Mobile Navigation Toggle
Responsive design is the latest hot trend in web design and it will remain in buzz for next few years. Meaning of responsive web design is a single code base with breakpoints and CSS media queries to adapt the layout to the viewing environment. As we know there are so many types of screen sizes such as desktop, laptop, tablet and phone and that responsive design seems to be the perfect solution and it allows you to create a website that adapts to different screen resolutions according to device in use. You want to give your readers direct access to all your important links, without flooding the page making it unreadable.
It is also a good idea to keep your responsive navigation hidden away until it’s needed. In the toggle approach the menu slides open right in the header. It’s a good-looking approach and is relatively easy to implement.
If we start coding with a little forethought and apply the principles of progressive enhancement from the beginning and apply some responsive practices at the end, we can easily accommodate for less-capable browsers and reward those with modern browsers in both desktop and mobile environments.
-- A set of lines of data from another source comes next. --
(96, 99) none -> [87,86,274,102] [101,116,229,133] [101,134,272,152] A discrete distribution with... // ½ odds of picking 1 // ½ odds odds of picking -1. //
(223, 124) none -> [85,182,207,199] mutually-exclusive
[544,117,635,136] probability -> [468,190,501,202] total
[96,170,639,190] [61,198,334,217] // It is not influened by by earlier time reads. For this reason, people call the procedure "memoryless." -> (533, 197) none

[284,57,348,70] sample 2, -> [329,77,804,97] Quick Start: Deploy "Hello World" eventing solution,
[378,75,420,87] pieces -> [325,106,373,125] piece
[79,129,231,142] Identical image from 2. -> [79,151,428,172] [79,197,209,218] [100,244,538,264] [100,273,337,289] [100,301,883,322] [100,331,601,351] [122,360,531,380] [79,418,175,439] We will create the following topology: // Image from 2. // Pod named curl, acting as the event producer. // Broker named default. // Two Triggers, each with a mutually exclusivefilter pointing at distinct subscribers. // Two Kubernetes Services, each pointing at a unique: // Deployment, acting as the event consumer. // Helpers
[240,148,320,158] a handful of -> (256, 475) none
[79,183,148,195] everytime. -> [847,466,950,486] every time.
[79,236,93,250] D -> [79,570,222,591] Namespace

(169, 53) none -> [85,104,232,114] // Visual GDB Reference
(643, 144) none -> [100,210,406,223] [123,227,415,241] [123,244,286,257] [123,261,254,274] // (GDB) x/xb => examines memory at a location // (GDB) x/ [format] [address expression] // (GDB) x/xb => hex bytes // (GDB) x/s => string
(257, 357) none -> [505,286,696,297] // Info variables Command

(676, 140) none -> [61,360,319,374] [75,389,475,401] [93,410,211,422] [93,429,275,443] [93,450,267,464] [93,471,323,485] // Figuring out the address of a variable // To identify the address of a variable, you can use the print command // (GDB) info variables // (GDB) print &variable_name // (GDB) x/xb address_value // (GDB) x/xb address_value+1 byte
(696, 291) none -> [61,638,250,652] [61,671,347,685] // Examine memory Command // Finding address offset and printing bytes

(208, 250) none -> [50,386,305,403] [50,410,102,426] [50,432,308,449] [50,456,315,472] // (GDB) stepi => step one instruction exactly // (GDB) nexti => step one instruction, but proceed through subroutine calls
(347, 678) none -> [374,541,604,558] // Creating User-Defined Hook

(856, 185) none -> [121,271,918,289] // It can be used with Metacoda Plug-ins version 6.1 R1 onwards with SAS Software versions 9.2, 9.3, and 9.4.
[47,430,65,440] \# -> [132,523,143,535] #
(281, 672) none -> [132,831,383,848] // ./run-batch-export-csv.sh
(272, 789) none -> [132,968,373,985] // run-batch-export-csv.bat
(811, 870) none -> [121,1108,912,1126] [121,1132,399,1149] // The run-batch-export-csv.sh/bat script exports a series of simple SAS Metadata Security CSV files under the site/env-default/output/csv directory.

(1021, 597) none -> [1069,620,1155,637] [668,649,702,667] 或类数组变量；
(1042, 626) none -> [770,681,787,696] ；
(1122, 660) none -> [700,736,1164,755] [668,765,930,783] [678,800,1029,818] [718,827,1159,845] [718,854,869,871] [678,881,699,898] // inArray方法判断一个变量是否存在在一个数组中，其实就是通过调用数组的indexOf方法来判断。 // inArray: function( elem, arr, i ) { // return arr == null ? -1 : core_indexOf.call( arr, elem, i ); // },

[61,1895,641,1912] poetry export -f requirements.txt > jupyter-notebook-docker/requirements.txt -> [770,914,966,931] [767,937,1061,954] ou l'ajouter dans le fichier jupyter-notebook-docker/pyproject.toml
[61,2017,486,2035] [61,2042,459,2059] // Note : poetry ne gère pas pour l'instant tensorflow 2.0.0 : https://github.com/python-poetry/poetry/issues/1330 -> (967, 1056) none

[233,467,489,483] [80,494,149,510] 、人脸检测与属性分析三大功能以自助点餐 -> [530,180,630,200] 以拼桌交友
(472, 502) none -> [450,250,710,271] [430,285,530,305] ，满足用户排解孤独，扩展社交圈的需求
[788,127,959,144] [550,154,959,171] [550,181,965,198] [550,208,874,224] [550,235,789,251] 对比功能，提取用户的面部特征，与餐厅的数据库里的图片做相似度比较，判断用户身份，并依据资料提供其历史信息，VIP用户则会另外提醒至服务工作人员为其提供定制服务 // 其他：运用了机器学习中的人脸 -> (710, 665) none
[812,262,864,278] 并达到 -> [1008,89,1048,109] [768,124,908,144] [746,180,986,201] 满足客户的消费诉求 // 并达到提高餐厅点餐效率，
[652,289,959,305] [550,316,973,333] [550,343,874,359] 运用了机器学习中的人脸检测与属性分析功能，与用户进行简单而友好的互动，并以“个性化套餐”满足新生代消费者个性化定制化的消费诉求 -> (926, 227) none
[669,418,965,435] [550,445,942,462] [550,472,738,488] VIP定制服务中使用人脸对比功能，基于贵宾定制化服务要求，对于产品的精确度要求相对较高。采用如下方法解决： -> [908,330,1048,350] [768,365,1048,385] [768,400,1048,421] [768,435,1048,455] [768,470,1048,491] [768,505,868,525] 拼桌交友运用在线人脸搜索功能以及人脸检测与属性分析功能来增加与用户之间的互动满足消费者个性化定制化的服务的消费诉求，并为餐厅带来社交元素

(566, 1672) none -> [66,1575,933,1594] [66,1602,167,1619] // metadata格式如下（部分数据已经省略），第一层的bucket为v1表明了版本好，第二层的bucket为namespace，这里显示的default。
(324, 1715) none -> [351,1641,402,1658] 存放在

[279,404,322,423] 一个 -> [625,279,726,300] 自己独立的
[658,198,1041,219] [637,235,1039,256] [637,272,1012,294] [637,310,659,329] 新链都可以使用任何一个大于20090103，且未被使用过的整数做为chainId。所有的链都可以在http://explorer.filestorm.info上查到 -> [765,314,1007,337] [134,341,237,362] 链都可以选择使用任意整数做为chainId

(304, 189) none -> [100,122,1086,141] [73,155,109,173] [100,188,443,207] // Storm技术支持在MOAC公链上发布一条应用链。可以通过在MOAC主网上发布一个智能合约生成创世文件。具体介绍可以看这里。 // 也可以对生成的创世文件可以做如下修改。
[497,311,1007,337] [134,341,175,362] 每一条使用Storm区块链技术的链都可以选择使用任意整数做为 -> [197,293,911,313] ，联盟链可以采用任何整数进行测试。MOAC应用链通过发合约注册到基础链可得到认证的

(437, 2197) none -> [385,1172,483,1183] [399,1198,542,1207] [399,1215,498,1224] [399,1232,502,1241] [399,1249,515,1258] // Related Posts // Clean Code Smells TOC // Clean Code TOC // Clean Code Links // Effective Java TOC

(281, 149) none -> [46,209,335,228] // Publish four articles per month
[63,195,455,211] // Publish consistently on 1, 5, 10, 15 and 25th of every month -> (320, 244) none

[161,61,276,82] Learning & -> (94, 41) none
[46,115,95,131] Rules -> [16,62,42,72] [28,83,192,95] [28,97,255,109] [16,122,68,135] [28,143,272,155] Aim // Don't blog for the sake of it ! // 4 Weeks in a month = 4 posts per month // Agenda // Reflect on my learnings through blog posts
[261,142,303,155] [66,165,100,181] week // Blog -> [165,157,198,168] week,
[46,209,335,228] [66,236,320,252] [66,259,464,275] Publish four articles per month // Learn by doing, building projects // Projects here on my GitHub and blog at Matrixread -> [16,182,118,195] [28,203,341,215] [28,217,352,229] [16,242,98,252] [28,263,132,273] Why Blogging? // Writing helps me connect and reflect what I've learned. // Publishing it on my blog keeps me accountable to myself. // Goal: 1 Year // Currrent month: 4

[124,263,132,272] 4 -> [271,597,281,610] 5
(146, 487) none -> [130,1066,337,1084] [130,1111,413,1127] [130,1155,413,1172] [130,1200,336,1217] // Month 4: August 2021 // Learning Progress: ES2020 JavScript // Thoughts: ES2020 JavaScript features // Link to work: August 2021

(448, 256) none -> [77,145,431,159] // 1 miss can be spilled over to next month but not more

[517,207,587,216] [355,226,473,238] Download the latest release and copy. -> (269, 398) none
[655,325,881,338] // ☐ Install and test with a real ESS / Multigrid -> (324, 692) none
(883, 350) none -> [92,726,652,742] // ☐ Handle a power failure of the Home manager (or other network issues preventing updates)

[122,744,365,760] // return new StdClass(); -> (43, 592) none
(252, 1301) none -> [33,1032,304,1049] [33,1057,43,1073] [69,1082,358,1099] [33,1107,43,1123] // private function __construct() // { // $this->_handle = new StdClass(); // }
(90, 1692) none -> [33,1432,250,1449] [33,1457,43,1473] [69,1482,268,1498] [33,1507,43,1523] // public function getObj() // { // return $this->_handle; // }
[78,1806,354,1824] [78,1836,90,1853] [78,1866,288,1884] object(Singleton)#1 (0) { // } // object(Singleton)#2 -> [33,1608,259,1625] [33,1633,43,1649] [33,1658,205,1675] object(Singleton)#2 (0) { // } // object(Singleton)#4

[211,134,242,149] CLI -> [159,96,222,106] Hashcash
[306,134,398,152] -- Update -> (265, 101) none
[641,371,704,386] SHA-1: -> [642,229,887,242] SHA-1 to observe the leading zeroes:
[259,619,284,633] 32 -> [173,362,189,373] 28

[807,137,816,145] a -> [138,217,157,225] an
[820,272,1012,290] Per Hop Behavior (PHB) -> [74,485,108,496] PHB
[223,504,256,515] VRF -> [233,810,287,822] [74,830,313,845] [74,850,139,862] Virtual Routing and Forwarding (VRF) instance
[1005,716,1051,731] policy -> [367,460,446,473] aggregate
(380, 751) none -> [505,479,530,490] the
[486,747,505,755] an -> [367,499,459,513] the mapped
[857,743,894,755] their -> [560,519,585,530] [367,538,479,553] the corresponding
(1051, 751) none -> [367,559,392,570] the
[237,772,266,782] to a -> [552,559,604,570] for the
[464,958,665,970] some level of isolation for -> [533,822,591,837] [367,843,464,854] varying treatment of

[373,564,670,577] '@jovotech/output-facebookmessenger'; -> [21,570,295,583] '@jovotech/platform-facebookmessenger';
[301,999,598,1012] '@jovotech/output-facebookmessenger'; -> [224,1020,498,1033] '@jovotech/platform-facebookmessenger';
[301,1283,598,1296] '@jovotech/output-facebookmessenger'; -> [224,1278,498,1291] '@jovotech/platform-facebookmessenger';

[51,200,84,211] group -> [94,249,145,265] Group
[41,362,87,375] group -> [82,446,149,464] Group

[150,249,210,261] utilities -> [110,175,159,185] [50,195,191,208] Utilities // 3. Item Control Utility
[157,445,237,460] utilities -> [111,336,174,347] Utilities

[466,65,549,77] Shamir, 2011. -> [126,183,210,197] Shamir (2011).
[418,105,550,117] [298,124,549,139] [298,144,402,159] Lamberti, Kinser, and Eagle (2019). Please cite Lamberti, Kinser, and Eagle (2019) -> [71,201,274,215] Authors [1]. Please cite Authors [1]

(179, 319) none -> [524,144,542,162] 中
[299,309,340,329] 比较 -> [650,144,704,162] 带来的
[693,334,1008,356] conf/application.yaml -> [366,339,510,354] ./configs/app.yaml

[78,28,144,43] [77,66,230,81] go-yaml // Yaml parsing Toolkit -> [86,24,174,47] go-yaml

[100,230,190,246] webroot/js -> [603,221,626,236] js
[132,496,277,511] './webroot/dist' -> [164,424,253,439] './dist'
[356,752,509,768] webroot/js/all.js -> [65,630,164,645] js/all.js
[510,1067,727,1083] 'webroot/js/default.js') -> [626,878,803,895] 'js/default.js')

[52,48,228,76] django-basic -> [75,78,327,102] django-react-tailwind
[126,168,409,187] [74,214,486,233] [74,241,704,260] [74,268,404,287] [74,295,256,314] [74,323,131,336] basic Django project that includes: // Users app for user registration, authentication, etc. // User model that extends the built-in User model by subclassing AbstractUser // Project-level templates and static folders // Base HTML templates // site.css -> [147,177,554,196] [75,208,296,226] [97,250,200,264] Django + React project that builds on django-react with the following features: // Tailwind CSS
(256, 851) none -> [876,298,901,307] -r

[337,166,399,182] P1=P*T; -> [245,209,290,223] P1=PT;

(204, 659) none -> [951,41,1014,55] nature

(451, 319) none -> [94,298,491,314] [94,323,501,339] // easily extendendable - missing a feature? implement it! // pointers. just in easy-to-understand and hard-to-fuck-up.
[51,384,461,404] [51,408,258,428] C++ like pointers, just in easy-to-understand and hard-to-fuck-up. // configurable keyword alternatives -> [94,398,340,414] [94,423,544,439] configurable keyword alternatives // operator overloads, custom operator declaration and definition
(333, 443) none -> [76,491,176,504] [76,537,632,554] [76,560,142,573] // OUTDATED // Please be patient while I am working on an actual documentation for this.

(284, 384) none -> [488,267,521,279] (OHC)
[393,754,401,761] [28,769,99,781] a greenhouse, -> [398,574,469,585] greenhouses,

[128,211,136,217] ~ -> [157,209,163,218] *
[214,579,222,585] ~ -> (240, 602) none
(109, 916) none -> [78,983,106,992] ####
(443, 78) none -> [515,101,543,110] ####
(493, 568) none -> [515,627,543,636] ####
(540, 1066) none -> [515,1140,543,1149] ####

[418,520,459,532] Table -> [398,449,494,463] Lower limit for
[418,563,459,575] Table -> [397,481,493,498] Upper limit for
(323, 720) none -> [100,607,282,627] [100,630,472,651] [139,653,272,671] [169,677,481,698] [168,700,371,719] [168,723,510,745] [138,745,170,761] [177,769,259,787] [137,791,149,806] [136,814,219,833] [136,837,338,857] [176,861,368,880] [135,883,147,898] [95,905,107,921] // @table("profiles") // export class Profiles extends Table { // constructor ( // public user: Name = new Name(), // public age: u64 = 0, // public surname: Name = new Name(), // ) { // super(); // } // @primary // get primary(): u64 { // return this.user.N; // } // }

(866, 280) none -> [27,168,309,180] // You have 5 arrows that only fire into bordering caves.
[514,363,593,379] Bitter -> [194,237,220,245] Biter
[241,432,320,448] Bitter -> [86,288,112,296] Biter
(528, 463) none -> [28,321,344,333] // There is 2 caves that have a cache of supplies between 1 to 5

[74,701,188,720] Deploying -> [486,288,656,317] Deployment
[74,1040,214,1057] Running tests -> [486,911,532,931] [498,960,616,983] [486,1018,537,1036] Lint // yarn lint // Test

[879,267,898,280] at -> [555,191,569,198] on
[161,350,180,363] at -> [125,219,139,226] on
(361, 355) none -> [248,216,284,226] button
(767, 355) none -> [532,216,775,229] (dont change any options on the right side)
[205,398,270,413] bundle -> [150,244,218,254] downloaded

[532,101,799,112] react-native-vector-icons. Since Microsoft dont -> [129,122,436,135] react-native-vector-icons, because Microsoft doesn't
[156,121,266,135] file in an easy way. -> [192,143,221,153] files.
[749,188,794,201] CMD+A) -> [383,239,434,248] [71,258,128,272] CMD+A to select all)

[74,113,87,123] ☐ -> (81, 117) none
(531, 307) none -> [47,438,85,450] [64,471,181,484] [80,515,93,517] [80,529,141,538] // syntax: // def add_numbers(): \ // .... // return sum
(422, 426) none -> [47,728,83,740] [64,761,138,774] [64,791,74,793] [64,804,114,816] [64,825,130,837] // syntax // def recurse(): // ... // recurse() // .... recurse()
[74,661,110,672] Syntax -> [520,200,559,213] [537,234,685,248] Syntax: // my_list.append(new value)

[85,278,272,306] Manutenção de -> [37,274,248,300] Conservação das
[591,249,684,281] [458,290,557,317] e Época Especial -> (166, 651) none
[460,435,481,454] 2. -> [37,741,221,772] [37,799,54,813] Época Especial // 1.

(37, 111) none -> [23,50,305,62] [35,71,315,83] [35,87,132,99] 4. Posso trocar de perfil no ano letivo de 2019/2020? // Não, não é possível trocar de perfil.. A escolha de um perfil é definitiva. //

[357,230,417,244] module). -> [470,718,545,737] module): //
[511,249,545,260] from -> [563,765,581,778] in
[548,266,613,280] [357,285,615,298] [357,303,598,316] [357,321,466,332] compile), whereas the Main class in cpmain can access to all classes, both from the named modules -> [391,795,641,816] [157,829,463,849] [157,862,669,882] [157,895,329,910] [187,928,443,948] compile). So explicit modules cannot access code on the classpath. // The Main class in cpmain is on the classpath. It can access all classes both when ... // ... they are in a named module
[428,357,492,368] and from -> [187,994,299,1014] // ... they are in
What to analyze:
- At mobile sizes, the navigation should display as a drop down menu.
- When the user taps the dropdown, the links should slide open.
- At tablet sizes and up, the navigation should display as a horizontal bar.
If the website has many sections or pages, it gets challenging to squeeze all the items into a small mobile resolution.
Solutions
1) Dropdown
2) Display as Block
3) Menu Icon
Audience Target device sizes:
- Smart phones with a minimum device width of 320 pixels and a maximum device width of 480 pixels. This covers pretty much all smart phones out there.
- Small tablet and mobile devices with a resolution between 481 and 767 pixels. This includes the 4+ inch phones and the small 7-inch tablets.
- IPad specific style sheet, with a minimum device width of 768 and maximum of 1024, which defines rules that apply to both portrait and landscape orientations.
- General desktop devices and larger size devices.
Pros & cons of Toggle Navigation
Pros
- Keeps the user in place
- Elegancy
- Easy to scale up
Cons
- Animation performance
- Dependency on JavaScript
Many sites, even responsive ones, stick to the general convention that navigation belongs at the top of any given page. This approach can cause usability problems on mobile devices because mobile users are often short of two things: screen space and time. We can place a simple menu button at the top. Click it and it expands to reveal the menu tabs.
Toggling navigation is good idea for mobile websites. As the space is less so you should focus on your content. Keep in mind that the design must scale across a wide range of screen sizes from mobile to tablet to desktop; and the code must start with a mobile-first approach, work well for screen readers or with JavaScript disabled, and be robust enough to adapt to differences in text size and rendering across devices or user settings.